Why am I receiving a link error, and how do I fix it?
Compile with gcc -masm=intel and don't try to switch modes inside the asm template string. AFAIK there's no equivalent before clang14 (Note: MacOS installs clang as gcc / g++ by default.)
Also, of course you need to use valid GNU C inline asm, using operands to tell the compiler which C objects you want to read and write.
Can I use Intel syntax of x86 assembly with GCC? clang14 supports -masm=intel like GCC
How to set gcc to use intel syntax permanently? clang13 and earlier didn't.
I don't believe Intel syntax uses the percent sign. Perhaps I am missing something?
You're getting mixed up between %operand substitutions into the Extended-Asm template (which use a single %), vs. the final asm that the assembler sees.
You need %% to use a literal % in the final asm. You wouldn't use "mov %%eax, 1" in Intel-syntax inline asm, but you do still use "mov %0, 1" or %[named_operand].
See https://gcc.gnu.org/onlinedocs/gcc/Extended-Asm.html. In Basic asm (no operands), there is no substitution and % isn't special in the template, so you'd write mov $1, %eax in Basic asm vs. mov $1, %%eax in Extended, if for some reason you weren't using an operand like mov $1, %[tmp] or mov $1, %0.
uint32_t rnds_00_15; is a local with automatic storage. Of course it there's no asm symbol with that name.
Use %[rnds_00_15] and compile with -masm=intel (And remove the .att_syntax at the end; that would break the compiler-generate asm that comes after.)
You also need to remove the DWORD PTR, because the operand-expansion already includes that, e.g. DWORD PTR [rsp - 4], and clang errors on DWORD PTR DWORD PTR [rsp - 4]. (GAS accepts it just fine, but the 2nd one takes precendence so it's pointless and potentially misleading.)
And you'll want a "=m" output operand if you want the compiler to reserve you some scratch space on the stack. You must not modify input-only operands, even if it's unused in the C. Maybe the compiler decides it can overlap something else because it's not written and not initialized (i.e. UB). (I'm not sure if your "memory" clobber makes it safe, but there's no reason not to use an early-clobber output operand here.)
And you'll want to avoid label name conflicts by using %= to get a unique number.
Working example (GCC and ICC, but not clang unfortunately), on the Godbolt compiler explorer (which uses -masm=intel depending on options in the dropdown). You can use "binary mode" (the 11010 button) to prove that it actually assembles after compiling to asm without warnings.
int libtest_intel()
{
uint32_t rnds_00_15;
// Intel syntax operand-size can only be overridden with operand modifiers
// because the expansion includes an explicit DWORD PTR
__asm__ __volatile__
( // ".intel_syntax noprefix \n\t"

* * *

Problem 1: From the GCC inline asm text, copy the passage that begins at the words "You also need" and stops after "and potentially misleading.)".

Dataset:
* * *

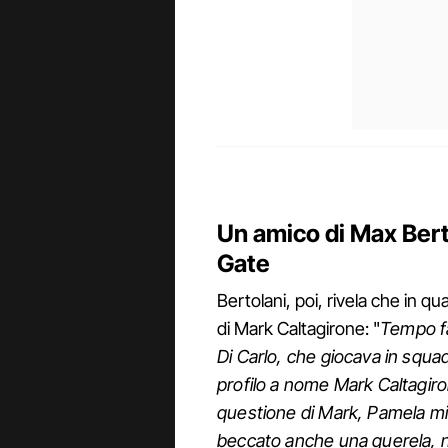
Un amico di Max Bert
Gate
Bertolani, poi, rivela che in 
di Mark Caltagirone: "
Tempo fa
Di Carlo, che giocava in squa
profilo a nome Mark Caltagir
questione di Mark, Pamela mi
beccato anche una querela, n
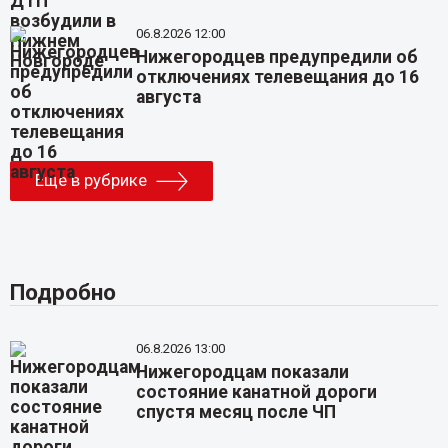
06.8.2026 12:00
Нижегородцев предупредили об
отключениях телевещания до 16
августа
Еще в рубрике
Подробно
06.8.2026 13:00
Нижегородцам показали
состояние канатной дороги
спустя месяц после ЧП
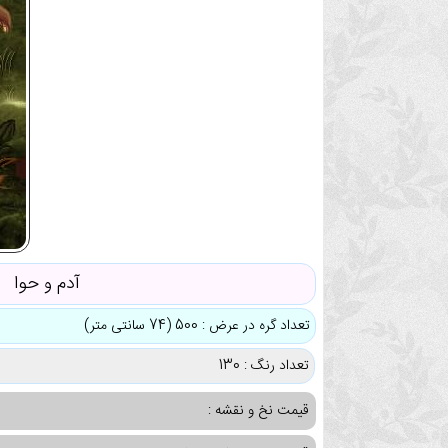
آدم و حوا
تعداد گره در عرض : 500 (74 سانتی متر)
تعداد رنگ : 130
قیمت نخ و نقشه :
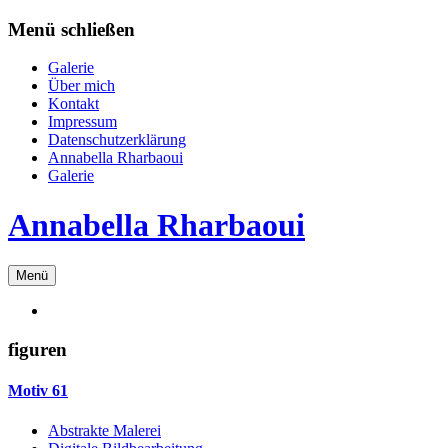
Zum
Menü schließen
Inhalt
springen
Galerie
Über mich
Kontakt
Impressum
Datenschutzerklärung
Annabella Rharbaoui
Galerie
Annabella Rharbaoui
Menü
figuren
Motiv 61
Abstrakte Malerei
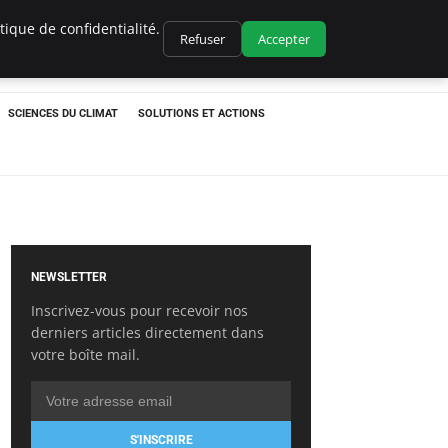
ique de confidentialité.
Refuser
Accepter
SCIENCES DU CLIMAT
SOLUTIONS ET ACTIONS
NEWSLETTER
Inscrivez-vous pour recevoir nos
derniers articles directement dans
votre boîte mail.
S'INSCRIRE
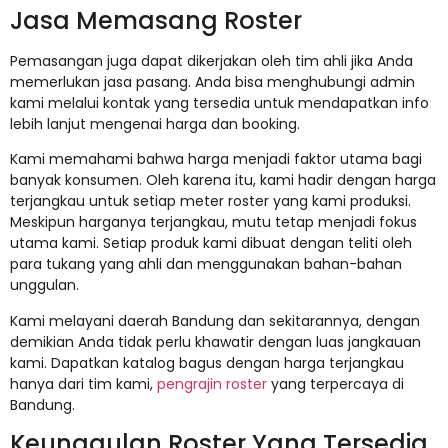
Jasa Memasang Roster
Pemasangan juga dapat dikerjakan oleh tim ahli jika Anda
memerlukan jasa pasang. Anda bisa menghubungi admin
kami melalui kontak yang tersedia untuk mendapatkan info
lebih lanjut mengenai harga dan booking.
Kami memahami bahwa harga menjadi faktor utama bagi
banyak konsumen. Oleh karena itu, kami hadir dengan harga
terjangkau untuk setiap meter roster yang kami produksi.
Meskipun harganya terjangkau, mutu tetap menjadi fokus
utama kami. Setiap produk kami dibuat dengan teliti oleh
para tukang yang ahli dan menggunakan bahan-bahan
unggulan.
Kami melayani daerah Bandung dan sekitarannya, dengan
demikian Anda tidak perlu khawatir dengan luas jangkauan
kami. Dapatkan katalog bagus dengan harga terjangkau
hanya dari tim kami,
pengrajin roster
yang terpercaya di
Bandung.
Keunggulan Roster Yang Tersedia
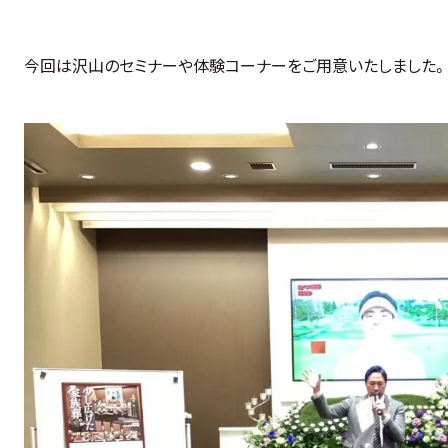
今回は沢山のセミナーや体験コーナーをご用意いたしました。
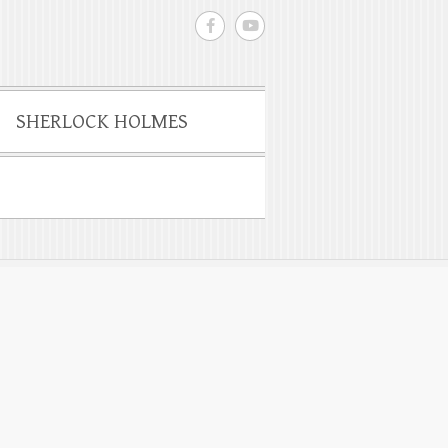
SHERLOCK HOLMES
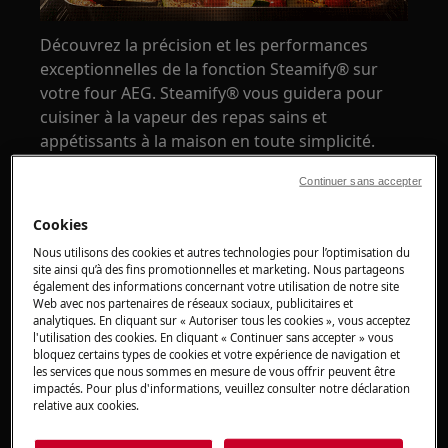
Découvrez la précision et les performances
exceptionnelles de la fonction Steamify® sur
votre four AEG. Steamify® vous guidera pour
cuisiner à la vapeur des repas sains et
appétissants à la maison en toute simplicité.
Vous trouverez cette fonction sur certains
Continuer sans accepter
modèles de four AEG.
Qu'est-ce que Steamify® et pourquoi
Cookies
devriez-vous l'utiliser ?
Nous utilisons des cookies et autres technologies pour l’optimisation du
site ainsi qu’à des fins promotionnelles et marketing. Nous partageons
également des informations concernant votre utilisation de notre site
La plupart des gens ne sont pas conscients des
Web avec nos partenaires de réseaux sociaux, publicitaires et
multiples avantages de la cuisson à la vapeur. La
analytiques. En cliquant sur « Autoriser tous les cookies », vous acceptez
cuisson à la vapeur préserve les nutriments, les
l'utilisation des cookies. En cliquant « Continuer sans accepter » vous
bloquez certains types de cookies et votre expérience de navigation et
vitamines, les couleurs et les saveurs. Vos repas
les services que nous sommes en mesure de vous offrir peuvent être
contiendront moins de matières grasses car
impactés. Pour plus d'informations, veuillez consulter notre déclaration
relative aux cookies.
vous utiliserez moins d'huile et les jus seront
facilement conservés. Lorsque vous cuisinez à la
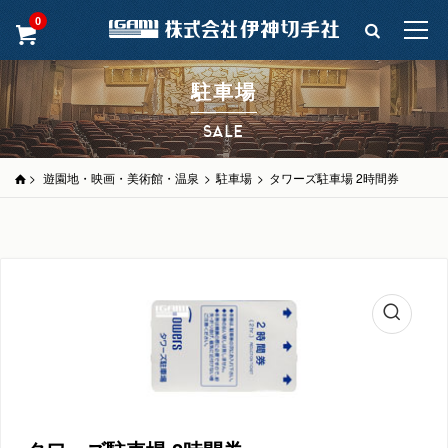
0
駐車場
SALE
>
遊園地・映画・美術館・温泉
>
駐車場
>
タワーズ駐車場 2時間券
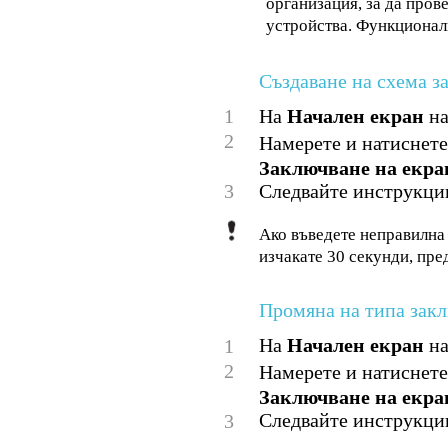
организация, за да пров
устройства. Функционал
Създаване на схема з
1
На
Начален екран
на
2
Намерете и натиснет
Заключване на екра
3
Следвайте инструкции
Ако въведете неправилна 
изчакате 30 секунди, пре
Промяна на типа закл
На
Начален екран
на
1
2
Намерете и натиснет
Заключване на екра
Следвайте инструкции
3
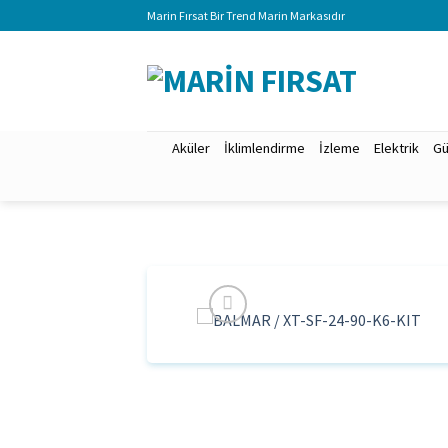
İçeriğe
Marin Fırsat Bir Trend Marin Markasıdır
atla
Aküler
İklimlendirme
İzleme
Elektrik
Gü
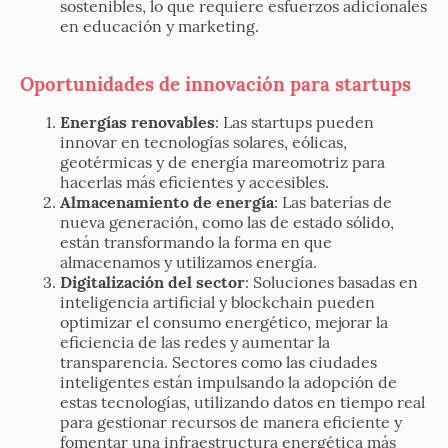
sostenibles, lo que requiere esfuerzos adicionales
en educación y marketing.
Oportunidades de innovación para startups
Energías renovables
: Las startups pueden
innovar en tecnologías solares, eólicas,
geotérmicas y de energía mareomotriz para
hacerlas más eficientes y accesibles.
Almacenamiento de energía
: Las baterías de
nueva generación, como las de estado sólido,
están transformando la forma en que
almacenamos y utilizamos energía.
Digitalización del sector
: Soluciones basadas en
inteligencia artificial y blockchain pueden
optimizar el consumo energético, mejorar la
eficiencia de las redes y aumentar la
transparencia. Sectores como las ciudades
inteligentes están impulsando la adopción de
estas tecnologías, utilizando datos en tiempo real
para gestionar recursos de manera eficiente y
fomentar una infraestructura energética más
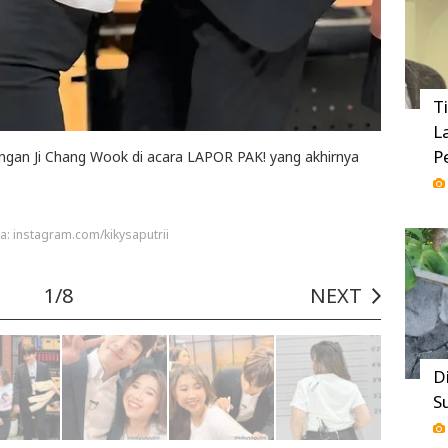
T
L
P
engan Ji Chang Wook di acara LAPOR PAK! yang akhirnya
a: instagram.com/kikysaputrii
1/8
NEXT
D
S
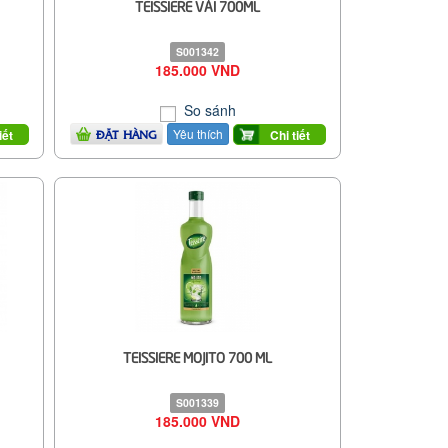
TEISSIERE VẢI 700ML
S001342
185.000 VND
So sánh
Yêu thích
iết
Chi tiết
ĐẶT HÀNG
TEISSIERE MOJITO 700 ML
S001339
185.000 VND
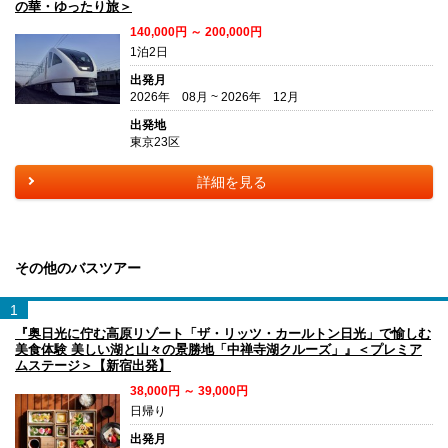
の華・ゆったり旅＞
140,000円 ～ 200,000円
1泊2日
出発月
2026年 08月 ~ 2026年 12月
出発地
東京23区
詳細を見る
その他のバスツアー
1
『奥日光に佇む高原リゾート「ザ・リッツ・カールトン日光」で愉しむ
美食体験 美しい湖と山々の景勝地「中禅寺湖クルーズ」』＜プレミア
ムステージ＞【新宿出発】
38,000円 ～ 39,000円
日帰り
出発月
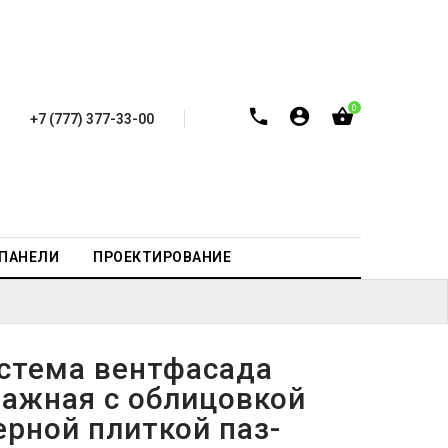
0
+7 (777) 377-33-00
-ПАНЕЛИ
ПРОЕКТИРОВАНИЕ
стема вентфасада
ажная с облицовкой
ерной плиткой паз-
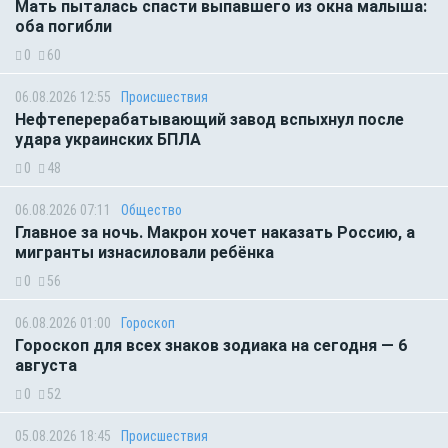
Мать пыталась спасти выпавшего из окна малыша:
оба погибли
0
60
06.08.2026 12:55
Происшествия
Нефтеперерабатывающий завод вспыхнул после
удара украинских БПЛА
0
48
06.08.2026 07:11
Общество
Главное за ночь. Макрон хочет наказать Россию, а
мигранты изнасиловали ребёнка
0
56
06.08.2026 01:00
Гороскоп
Гороскоп для всех знаков зодиака на сегодня — 6
августа
0
52
05.08.2026 18:45
Происшествия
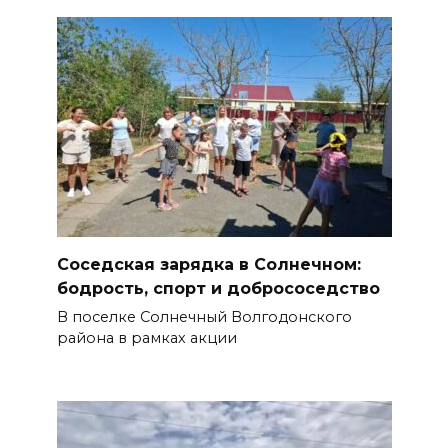
Соседская зарядка в Солнечном:
бодрость, спорт и добрососедство
В поселке Солнечный Волгодонского
района в рамках акции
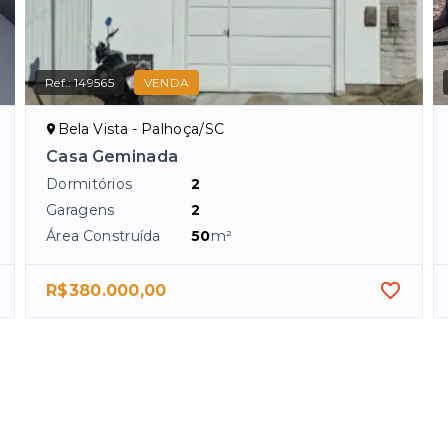
Ref.:
149565
VENDA
Bela Vista - Palhoça/SC
Casa Geminada
Dormitórios
2
Garagens
2
Área Construída
50
m²
R$380.000,00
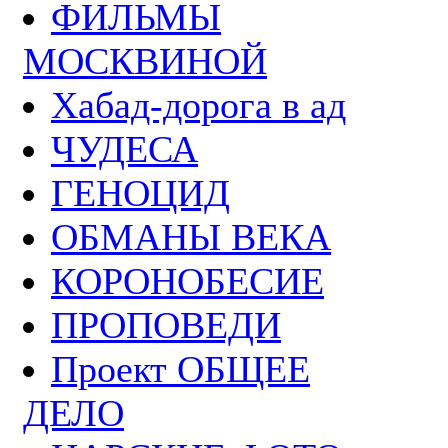
ФИЛЬМЫ
МОСКВИНОЙ
Хабад-дорога в ад
ЧУДЕСА
ГЕНОЦИД
ОБМАНЫ ВЕКА
КОРОНОБЕСИЕ
ПРОПОВЕДИ
Проект ОБЩЕЕ
ДЕЛО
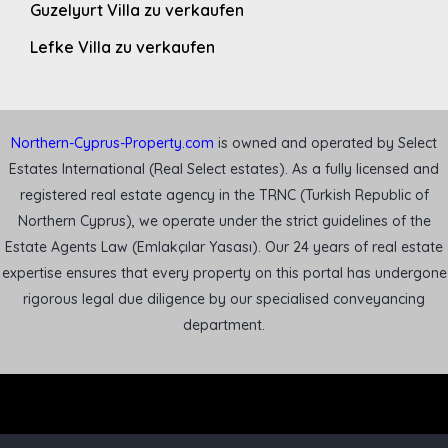
Guzelyurt Villa zu verkaufen
Lefke Villa zu verkaufen
Northern-Cyprus-Property.com
is owned and operated by Select
Estates International (Real Select estates). As a fully licensed and
registered real estate agency in the TRNC (Turkish Republic of
Northern Cyprus), we operate under the strict guidelines of the
Estate Agents Law (Emlakçılar Yasası). Our 24 years of real estate
expertise ensures that every property on this portal has undergone
rigorous legal due diligence by our specialised conveyancing
department.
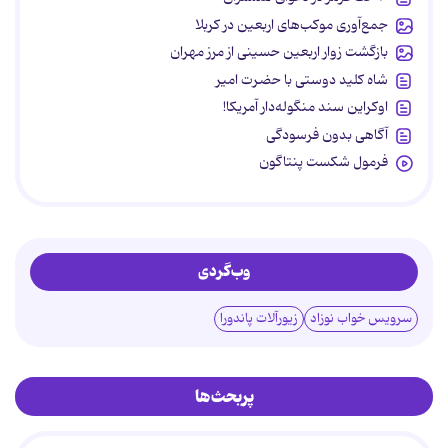
جمع‌آوری موکب‌های اربعین در کربلا
بازگشت زوار اربعین حسینی از مرز مهران
شاه کلید دوستی با حضرت امیر
اوکراین سند منگوله‌دار آمریکا!
آگاهی بدون فرسودگی
فرمول شکست پنتاگون
وب‌گردی
سرویس خواب نوزاد
زیورآلات پاندورا
پربحث‌ها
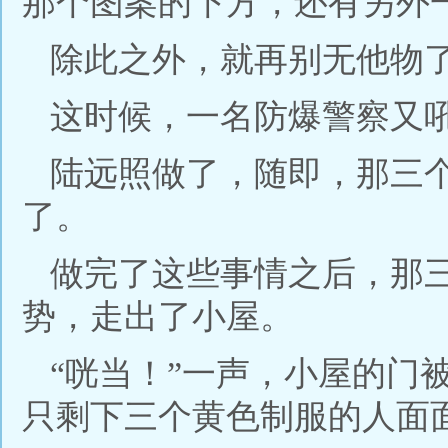
那个图案的下方，还有另外
除此之外，就再别无他物
这时候，一名防爆警察又吼
陆远照做了，随即，那三
了。
做完了这些事情之后，那
势，走出了小屋。
“咣当！”一声，小屋的门
只剩下三个黄色制服的人面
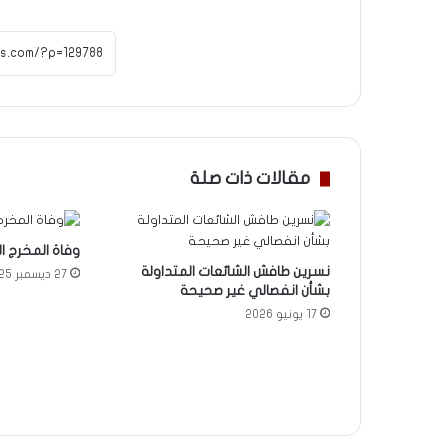
مقالات ذات صلة
وفاة المخرج ال
نسرين طافش الشائعات المتداولة
27 ديسمبر 2025
بشأن انفصالي غير صحيحة
17 يونيو 2026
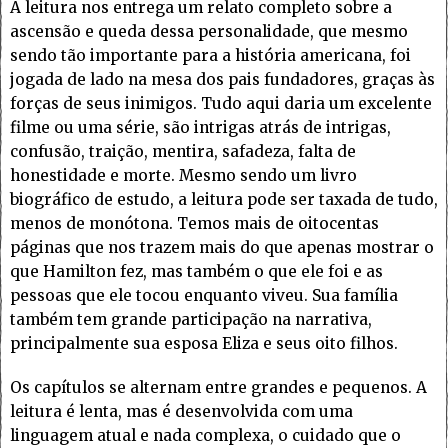
A leitura nos entrega um relato completo sobre a
ascensão e queda dessa personalidade, que mesmo
sendo tão importante para a história americana, foi
jogada de lado na mesa dos pais fundadores, graças às
forças de seus inimigos. Tudo aqui daria um excelente
filme ou uma série, são intrigas atrás de intrigas,
confusão, traição, mentira, safadeza, falta de
honestidade e morte. Mesmo sendo um livro
biográfico de estudo, a leitura pode ser taxada de tudo,
menos de monótona. Temos mais de oitocentas
páginas que nos trazem mais do que apenas mostrar o
que Hamilton fez, mas também o que ele foi e as
pessoas que ele tocou enquanto viveu. Sua família
também tem grande participação na narrativa,
principalmente sua esposa Eliza e seus oito filhos.
Os capítulos se alternam entre grandes e pequenos. A
leitura é lenta, mas é desenvolvida com uma
linguagem atual e nada complexa, o cuidado que o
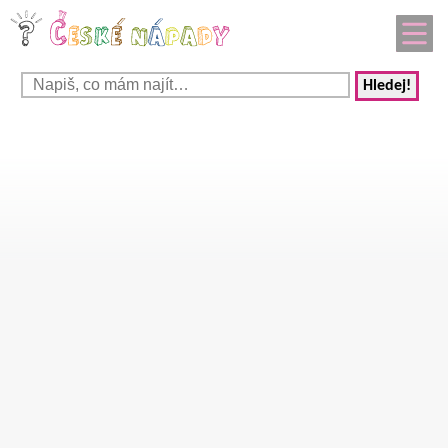
Hledej!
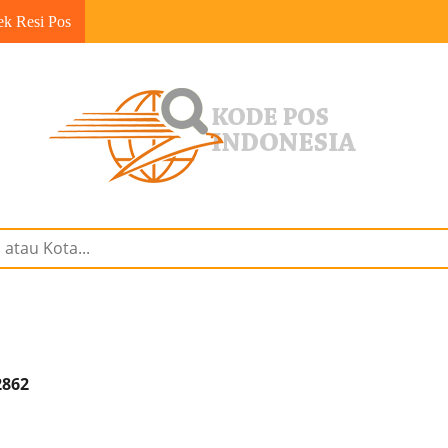
ek Resi Pos
2862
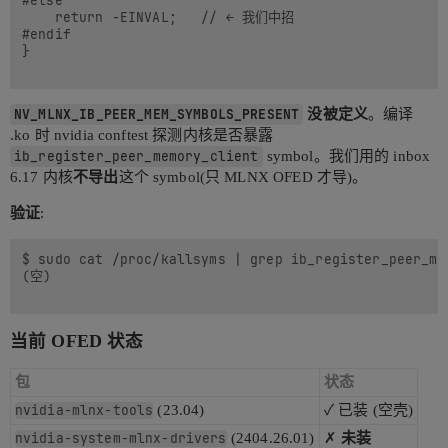
#else

    return -EINVAL;   // ← 我们中招

#endif

}

NV_MLNX_IB_PEER_MEM_SYMBOLS_PRESENT
没被定义
。编译
.ko 时 nvidia conftest 探测内核是否暴露
ib_register_peer_memory_client
symbol。我们用的 inbox
6.17 内核
不导出
这个 symbol(只 MLNX OFED 才导)。
验证
:
$ sudo cat /proc/kallsyms | grep ib_register_peer_mem
(空)

当前 OFED 状态
包
状态
nvidia-mlnx-tools
(23.04)
✓ 已装 (空壳)
nvidia-system-mlnx-drivers
(2404.26.01)
✗
未装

* * *

Problem 2: In the entries, rewrite the lines starting at the line that has "Jasa Memasang Roster" and ending after the line that has "terjangkau untuk setiap", with "biaya" put in place of "harga" and nothing else altered. Give only those lines.

Written answer 1:
You also need to remove the DWORD PTR, because the operand-expansion already includes that, e.g. DWORD PTR [rsp - 4], and clang errors on DWORD PTR DWORD PTR [rsp - 4]. (GAS accepts it just fine, but the 2nd one takes precendence so it's pointless and potentially misleading.)

Written answer 2:
Jasa Memasang Roster
Pemasangan juga dapat dikerjakan oleh tim ahli jika Anda
memerlukan jasa pasang. Anda bisa menghubungi admin
kami melalui kontak yang tersedia untuk mendapatkan info
lebih lanjut mengenai biaya dan booking.
Kami memahami bahwa biaya menjadi faktor utama bagi
banyak konsumen. Oleh karena itu, kami hadir dengan biaya
terjangkau untuk setiap meter roster yang kami produksi.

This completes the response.